Excerpted passage Block Start

The task of building and running an effective cybersecurity program is a major challenge for any complex organization, but those in charge of industrial control systems (ICS) have even more to figure out than their strictly-IT counterparts.
How can industrial organizations overcome the cybersecurity skills gap? What about the increasingly-difficult endeavor of bringing the IT and OT sides of the organization together under one unified cybersecurity mission?
In addition to these concerns, there’s the reality that ICS security is evolving quickly. Whatever challenges there are today won’t be the challenges of tomorrow. That begs the question: what will have the greatest impact on ICS security in the next 5-10 years?
We asked a number of security experts how they think these questions should be addressed.
Question #1: How Can Industrial Organizations Strengthen Their Security Posture Amidst the Ongoing Skills Gap?
Galina Antova Co-founder, Claroty
Automated technology is a very key part of that answer since organizations require integrated cybersecurity posture across IT and OT networks, consolidated processes and teams. Therefore, new technologies that could provide the traditional cyber defense mechanisms but do so in the context of OT networks (which have different uptime/ availability requirements) will help a lot with this growing gap.
Kristen Poulos GM of Industrial, Tripwire
First and foremost, organizations can (and should) be constantly talking about cybersecurity. Industry role models have already formed internal committees that regularly meet to discuss how they as an organization can become more cyber-secure and how the threat landscape is evolving. It’s those discussions where other skills-gap closing topics come to light, such as treating cybersecurity like a program (not a project) and considering external resources like managed service providers to further close the gap.
Patrick Miller Managing Partner of Archer Energy Solutions
I think there is a gap between existing HR/management hiring expectations and the thriving talent pool that is out there. If you have a job posting that asks for a college degree, five years of experience, multiple programming languages, professional certificates and security clearance for a salary of $75k, you won’t get anyone. Some engineers are interested in security and IT. Some IT people are interested in engineering and process control. Many entry-level people are brilliant and thirsty for more knowledge and just need to be paired with a senior to rocket their way up three levels in a year. Throw out the old hiring models, and the blinders will be lifted.
Nick Shaw Senior System Engineer, Tripwire
Either way, regulated or not, industrial organizations have two ways they could go about solving the skills gap: 1) hire talent and strategically develop a cybersecurity strategy/policy that aligns with best practices or 2) hire a reputable third party to augment their staff capabilities and provide managed services. Industrial organizations will need to identify and strategically align with good partners that have proven experience in the cybersecurity landscape. The right partner will go a long way to develop a comprehensive plan that builds up cybersecurity posture over time.

Excerpted passage Block End

* What the task requires *
Answer these questions from the ICS security article:
1. Over what span of years does the article ask what will most affect ICS security?
2. What have industry role models already formed, according to Kristen Poulos?
3. What salary does the job posting example offer?

Data to examine Block Start

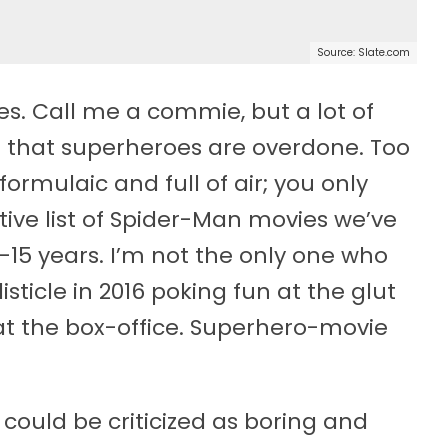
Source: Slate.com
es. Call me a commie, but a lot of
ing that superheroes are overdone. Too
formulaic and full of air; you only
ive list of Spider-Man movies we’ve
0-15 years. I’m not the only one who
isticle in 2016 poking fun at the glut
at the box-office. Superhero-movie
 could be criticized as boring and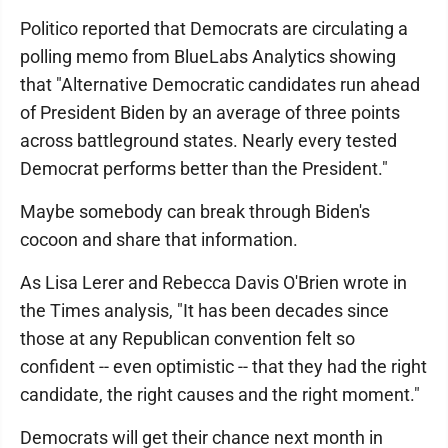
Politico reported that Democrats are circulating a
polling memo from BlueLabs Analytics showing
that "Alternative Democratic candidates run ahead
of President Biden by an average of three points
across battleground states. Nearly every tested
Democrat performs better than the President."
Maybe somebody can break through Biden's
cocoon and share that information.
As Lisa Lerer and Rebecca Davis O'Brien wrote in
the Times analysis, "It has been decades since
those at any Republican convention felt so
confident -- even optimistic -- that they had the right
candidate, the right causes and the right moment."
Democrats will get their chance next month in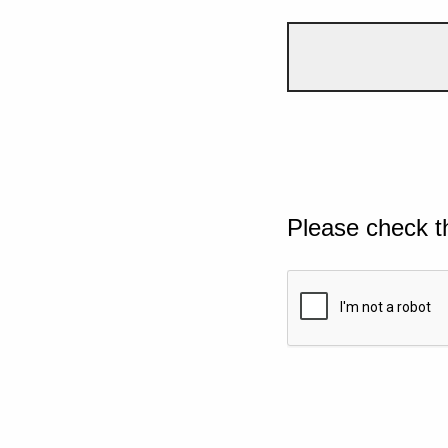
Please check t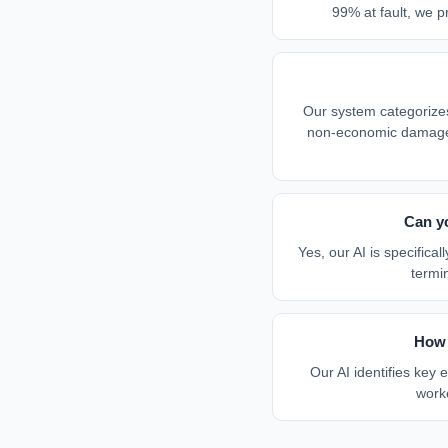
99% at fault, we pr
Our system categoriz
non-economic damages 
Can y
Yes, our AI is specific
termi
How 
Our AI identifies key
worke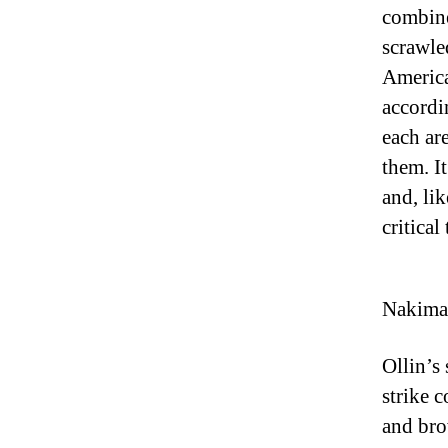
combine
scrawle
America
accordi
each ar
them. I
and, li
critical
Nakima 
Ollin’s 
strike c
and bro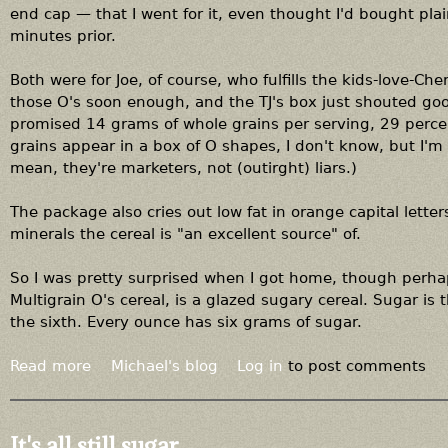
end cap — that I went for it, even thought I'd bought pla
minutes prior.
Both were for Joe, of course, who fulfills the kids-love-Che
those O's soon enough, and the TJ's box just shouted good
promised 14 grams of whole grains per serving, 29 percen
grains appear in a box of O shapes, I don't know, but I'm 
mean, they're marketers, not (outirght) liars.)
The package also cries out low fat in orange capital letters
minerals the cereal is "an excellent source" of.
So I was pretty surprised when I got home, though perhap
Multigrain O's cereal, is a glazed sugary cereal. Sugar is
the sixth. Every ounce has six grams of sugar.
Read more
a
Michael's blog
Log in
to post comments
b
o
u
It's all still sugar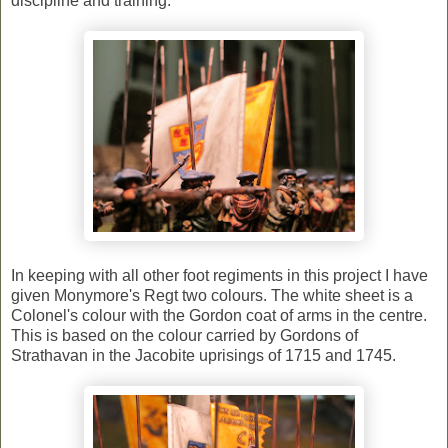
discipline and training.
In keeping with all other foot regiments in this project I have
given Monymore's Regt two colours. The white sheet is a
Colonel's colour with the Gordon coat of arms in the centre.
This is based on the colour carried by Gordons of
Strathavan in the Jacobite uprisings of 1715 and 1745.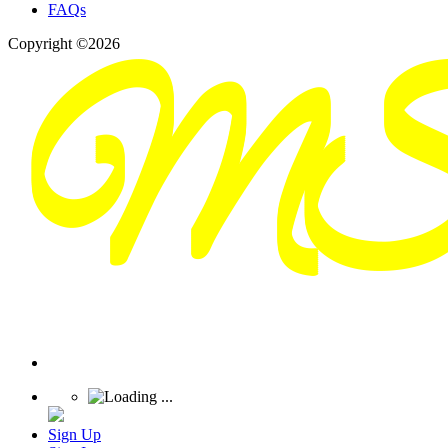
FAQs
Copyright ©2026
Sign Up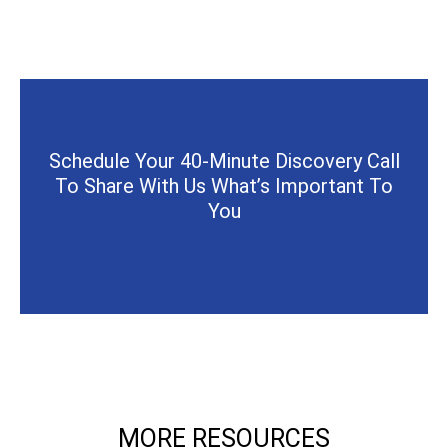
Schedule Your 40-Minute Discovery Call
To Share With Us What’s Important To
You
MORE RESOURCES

Data to examine Block End
Data to examine Block Start

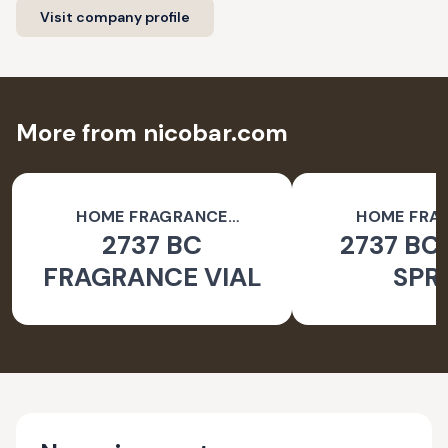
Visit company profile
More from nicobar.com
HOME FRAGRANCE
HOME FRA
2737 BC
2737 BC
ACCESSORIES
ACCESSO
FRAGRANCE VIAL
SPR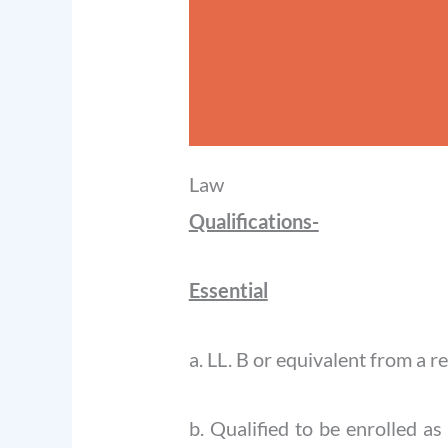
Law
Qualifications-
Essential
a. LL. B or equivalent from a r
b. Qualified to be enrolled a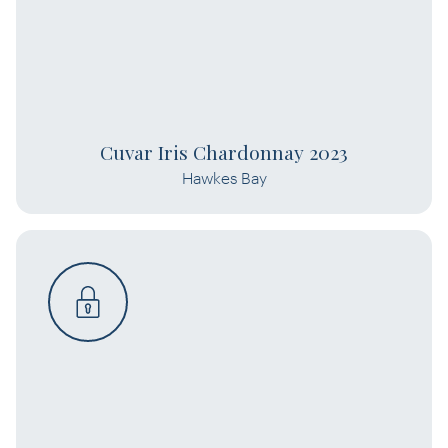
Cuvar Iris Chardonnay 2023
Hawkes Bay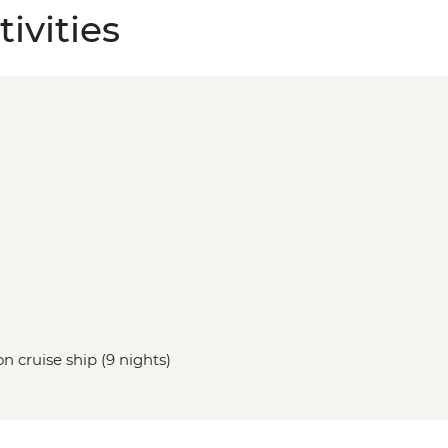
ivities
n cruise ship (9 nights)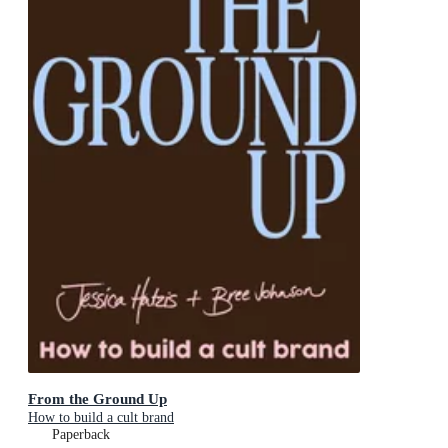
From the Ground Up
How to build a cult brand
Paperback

Data to examine Block End

* Expected output *
1. The next 5-10 years.
2. Internal committees that meet regularly to discuss how the organization can become more cyber-secure and how the threat landscape is evolving.
3. $75k.